SHORT EXERCISE 1 -
Render the stretch of the listing below, from the line containing "pose: elev=27.1 azim=19.3 roll=99.1 dist=1.18" through the line containing "Dot at: (237, 304)", as a numbered list, omitting blank lines and leaving out the pictures.

SOURCE DOCUMENT -

[Distutils] Surviving a Compromise of PyPI - PEP 458 and 480

Vladimir Diaz vladimir.v.diaz at gmail.com
Thu Jan 1 17:25:23 CET 2015


On Wed, Dec 31, 2014 at 2:51 PM, Donald Stufft <donald at stufft.io> wrote:

>
> On Dec 31, 2014, at 11:08 AM, Vladimir Diaz <vladimir.v.diaz at gmail.com>
> wrote:
>
>
>
>
>
> On Wed, Dec 31, 2014 at 2:26 AM, Donald Stufft <donald at stufft.io> wrote:
>
>>
>> On Dec 10, 2014, at 10:16 PM, Vladimir Diaz <vladimir.v.diaz at gmail.com>
>> wrote:
>>
>> Hello everyone,
>>
>> I am a research programmer at the NYU School of Engineering.  My
>> colleagues (Trishank Kuppusamy and Justin Cappos) and I are requesting
>> community feedback on our proposal, "Surviving a Compromise of PyPI."  The
>> two-stage proposal can be reviewed online at:
>>
>> PEP 458
>> http://legacy.python.org/dev/peps/pep-0458/
>>
>> PEP 480
>> http://legacy.python.org/dev/peps/pep-0480/
>>
>>
>> Summary of the Proposal:
>>
>> "Surviving a Compromise of PyPI" proposes how the Python Package Index
>> (PyPI) can be amended to better protect end users from altered or malicious
>> packages, and to minimize the extent of PyPI compromises against affected
>> users.  The proposed integration allows package managers such as pip to be
>> more secure against various types of security attacks on PyPI and defend
>> end users from attackers responding to package requests. Specifically,
>> these PEPs describe how PyPI processes should be adapted to generate and
>> incorporate repository metadata, which are signed text files that describe
>> the packages and metadata available on PyPI.  Package managers request
>> (along with the packages) the metadata on PyPI to verify the authenticity
>> of packages before they are installed.  The changes to PyPI and tools will
>> be minimal by leveraging a library, The Update Framework
>> <https://github.com/theupdateframework/tuf>, that generates and
>> transparently validates the relevant metadata.
>>
>> The first stage of the proposal (PEP 458
>> <http://legacy.python.org/dev/peps/pep-0458/>) uses a basic security
>> model that supports verification of PyPI packages signed with cryptographic
>> keys stored on PyPI, requires no action from developers and end users, and
>> protects against malicious CDNs and public mirrors. To support continuous
>> delivery of uploaded packages, PyPI administrators sign for uploaded
>> packages with an online key stored on PyPI infrastructure. This level of
>> security prevents packages from being accidentally or deliberately tampered
>> with by a mirror or a CDN because the mirror or CDN will not have any of
>> the keys required to sign for projects.

SUPPLIED DATA -
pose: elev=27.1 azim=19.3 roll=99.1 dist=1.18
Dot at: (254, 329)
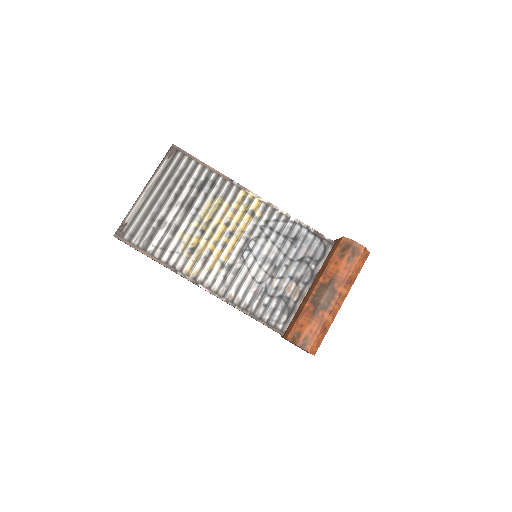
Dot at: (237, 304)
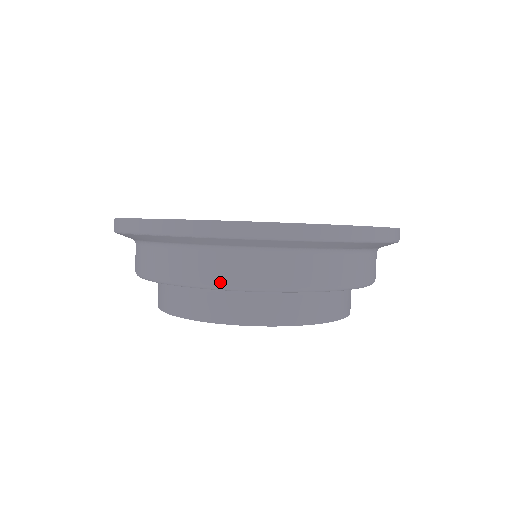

* * *

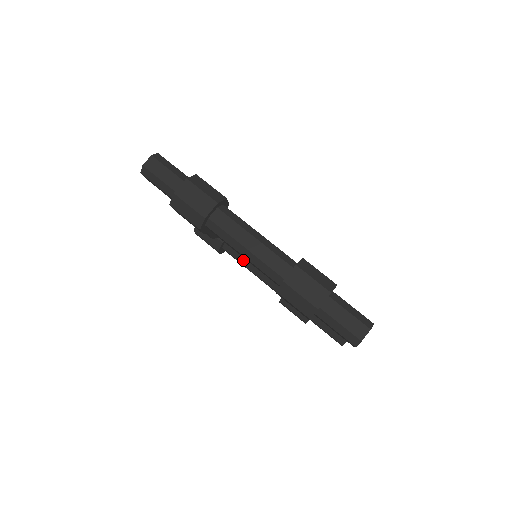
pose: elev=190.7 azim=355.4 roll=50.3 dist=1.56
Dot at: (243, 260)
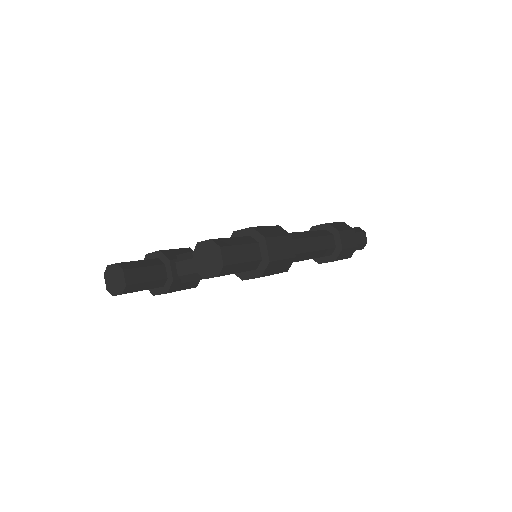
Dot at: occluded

SHORT EXERCISE 2 -
Extend the mailing-list message on protecting PyPI against compromise, starting after its final sentence.

EXPECTED ANSWER 1 -
1. pose: elev=27.1 azim=19.3 roll=99.1 dist=1.18
2. Dot at: (254, 329)
3. Dot at: (237, 304)

EXPECTED ANSWER 2 -
>>
>> The second stage of the proposal (PEP 480
>> <http://legacy.python.org/dev/peps/pep-0480/>) is an extension to the
>> basic security model (discussed in PEP 458) that supports end-to-end
>> verification of signed packages. End-to-end signing allows both PyPI and
>> developers to sign for the packages that are downloaded by end users.  If
>> the PyPI infrastructure were to be compromised, attackers would be unable
>> to serve malicious versions of these packages without access to the
>> project's developer key.  As in PEP 458, no additional action is required
>> by end users.  However, PyPI administrators will need to periodically
>> (perhaps every few months) sign metadata with an offline key.  PEP 480 also
>> proposes an easy-to-use key management solution for developers, how to
>> interface with a potential build farm on PyPI infrastructure, and discusses
>> the security benefits of end-to-end signing.  The second stage of the
>> proposal simultaneously supports real-time project registration and
>> developer signatures, and when configured to maximize security on PyPI,
>> less than 1% of end users will be at risk even if an attacker controls PyPI
>> and goes undetected for a month.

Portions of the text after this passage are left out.